Pretty much what I meant by Force 7 really. Everyone understands the shorthand, and though sea conditions can vary according to location and other factors, as short hand it's pretty good. It would be a shame if every post which mentions a beaufort force on the forum had to resort to several lines of text to achieve the same message.

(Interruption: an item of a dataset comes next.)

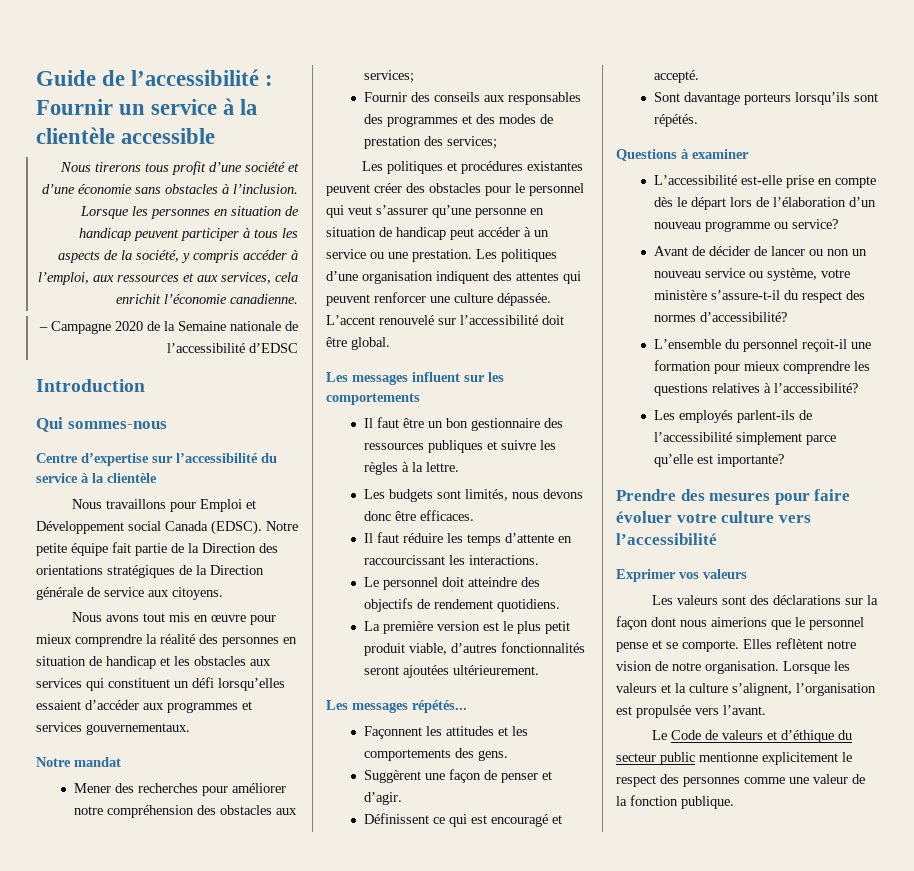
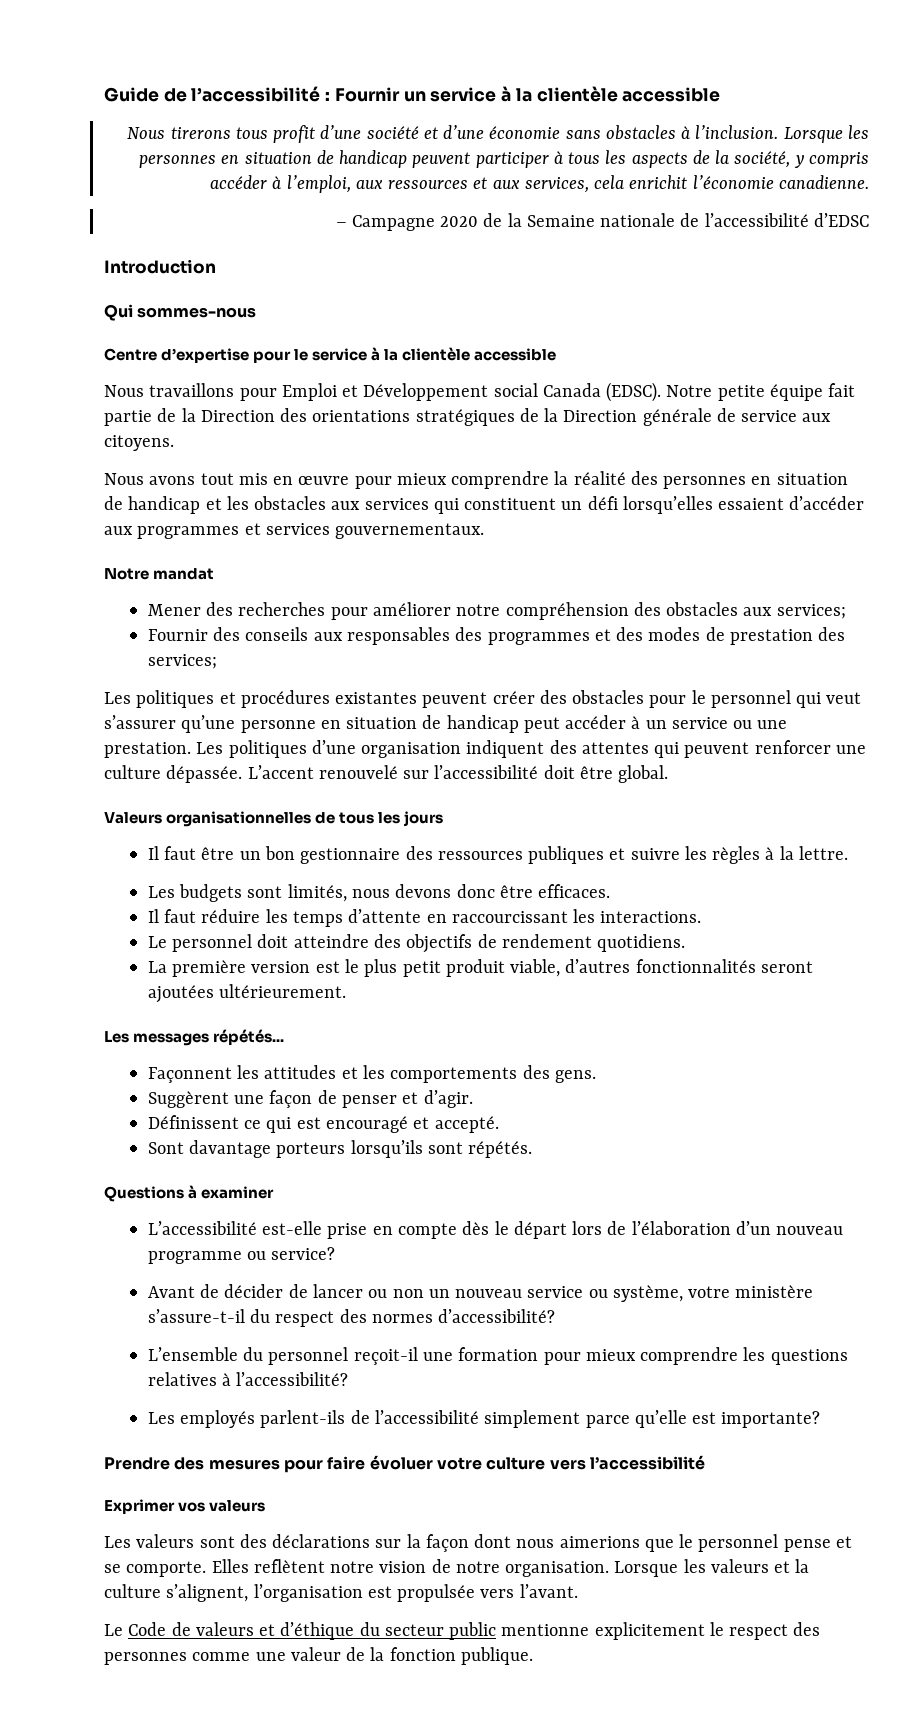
[152,453,277,463] [36,473,157,483] sur l’accessibilité du service à la clientèle -> [253,347,557,363] pour le service à la clientèle accessible
[326,372,504,385] [326,393,420,405] Les messages influent sur les comportements -> [104,811,444,827] Valeurs organisationnelles de tous les jours

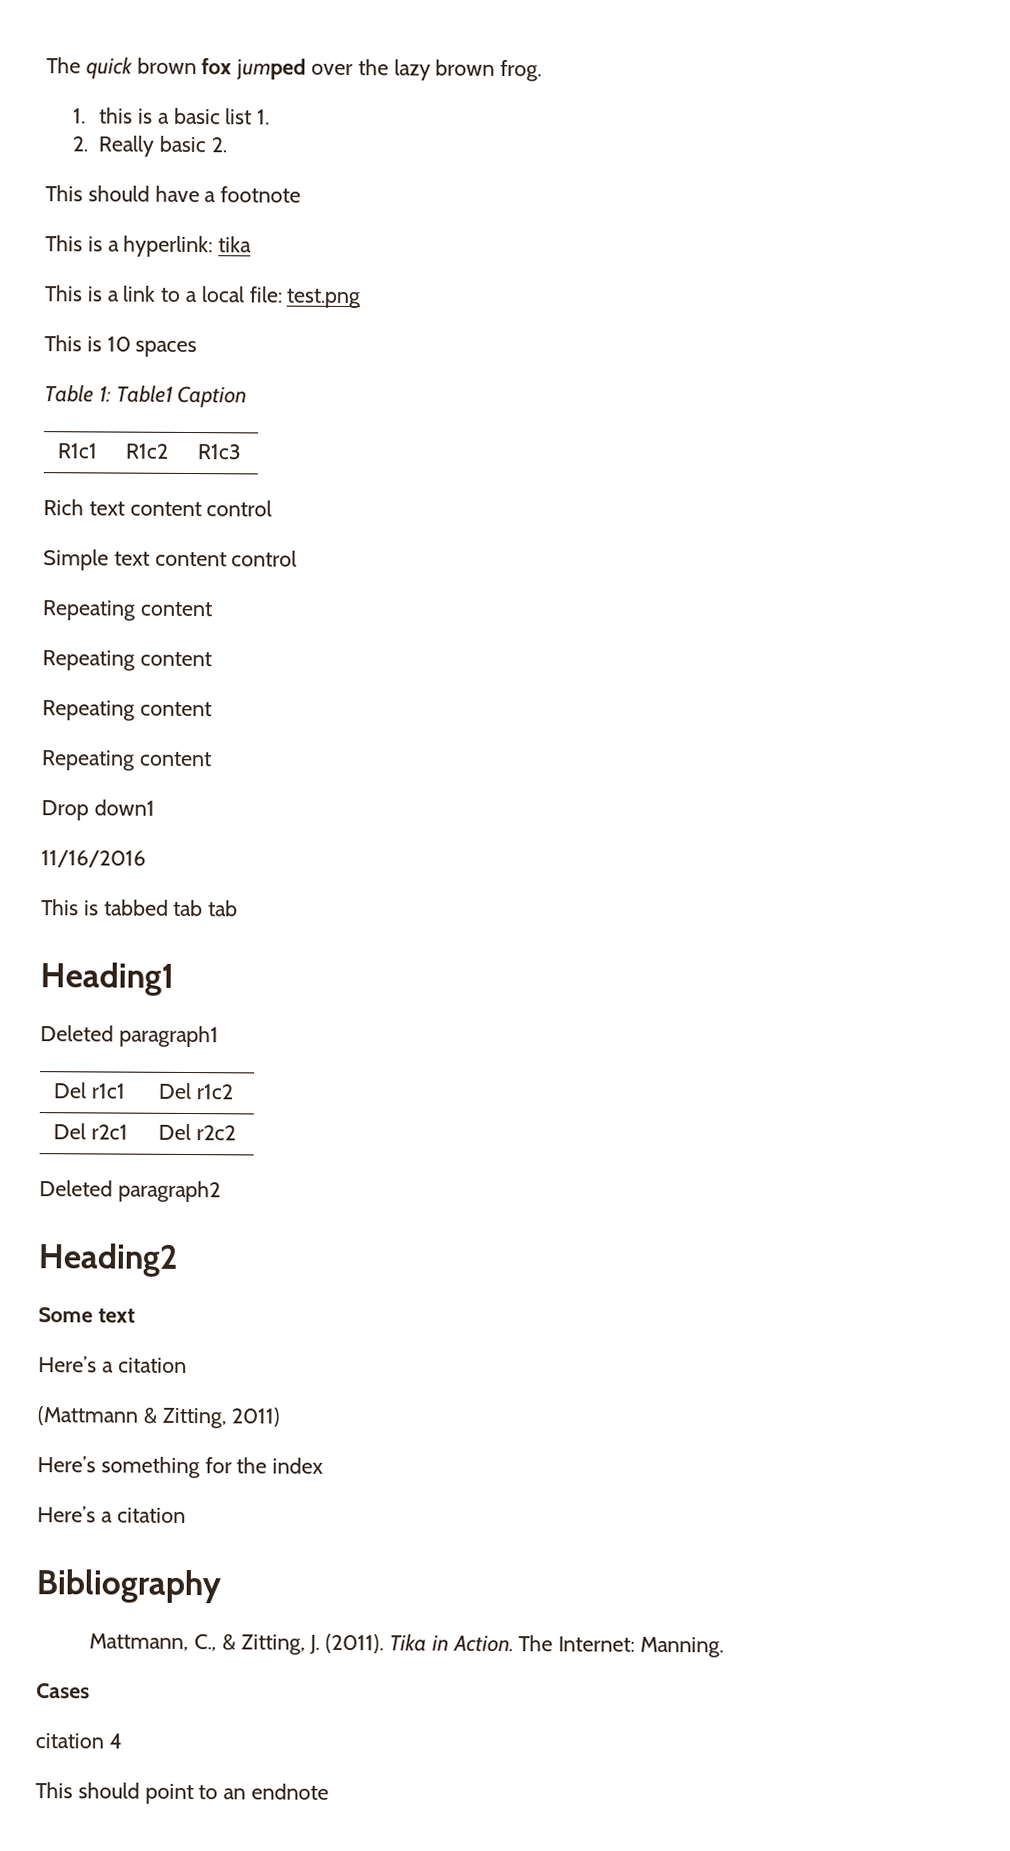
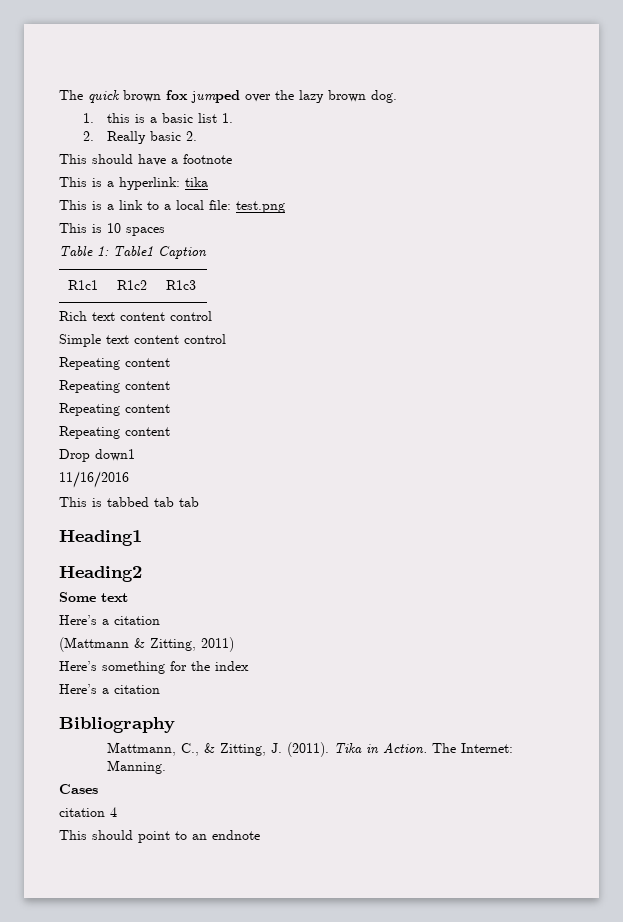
[500,59,543,82] frog. -> [371,90,397,103] dog.
[40,1025,219,1048] [53,1082,126,1099] [158,1082,234,1100] [53,1123,129,1140] [158,1123,237,1141] [39,1180,221,1203] // Deleted paragraph1 // Del r1c1 | Del r1c2 // Del r2c1 | Del r2c2 // Deleted paragraph2 -> (142, 538) none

I didn't mention a force 7 in a legal perspective. I asked if a boat designed to a CE mark will actually get you through real conditions that we experience when out on the water. My boat is CE marked, and yet is undergoing major boat surgery to repair stress damage to the hull. It hasn't capsized or sunk, but is it really capable of handling the conditions if it falls apart. This doesn't appear to be covered.
 
Re: Well put. (nm)

Quite! I hope you did not feel I was sniping at you over the Force 7 business. It was the crass ignorance of Eurocrats hellbent on legally defining everything to a level of precision that, as you note, simply does not exist in real life at sea which drove me to my comments.
It means, of course, as other posters have pointed out, that if anything goes wrong they can simply wash their hands of the whole affair and blame you for buying a boat with the wrong sticker on it, then probably imprison you for disobeying their orders. Which presumably is part of the point of their whole exercise.

PS Talking of acronyms, does CE stand for Crap from Europe?
 
Re: Surely the real truth of the RCD?

I looked at the globe and decided that South Island New Zealand was about as physically far as it is possible to get from the EU (or whatever it is calling itself this week), short of living on the moon. I've been there and it is a lovely place. The cars even drive on the left, which I suspect they will not be doing here for much longer.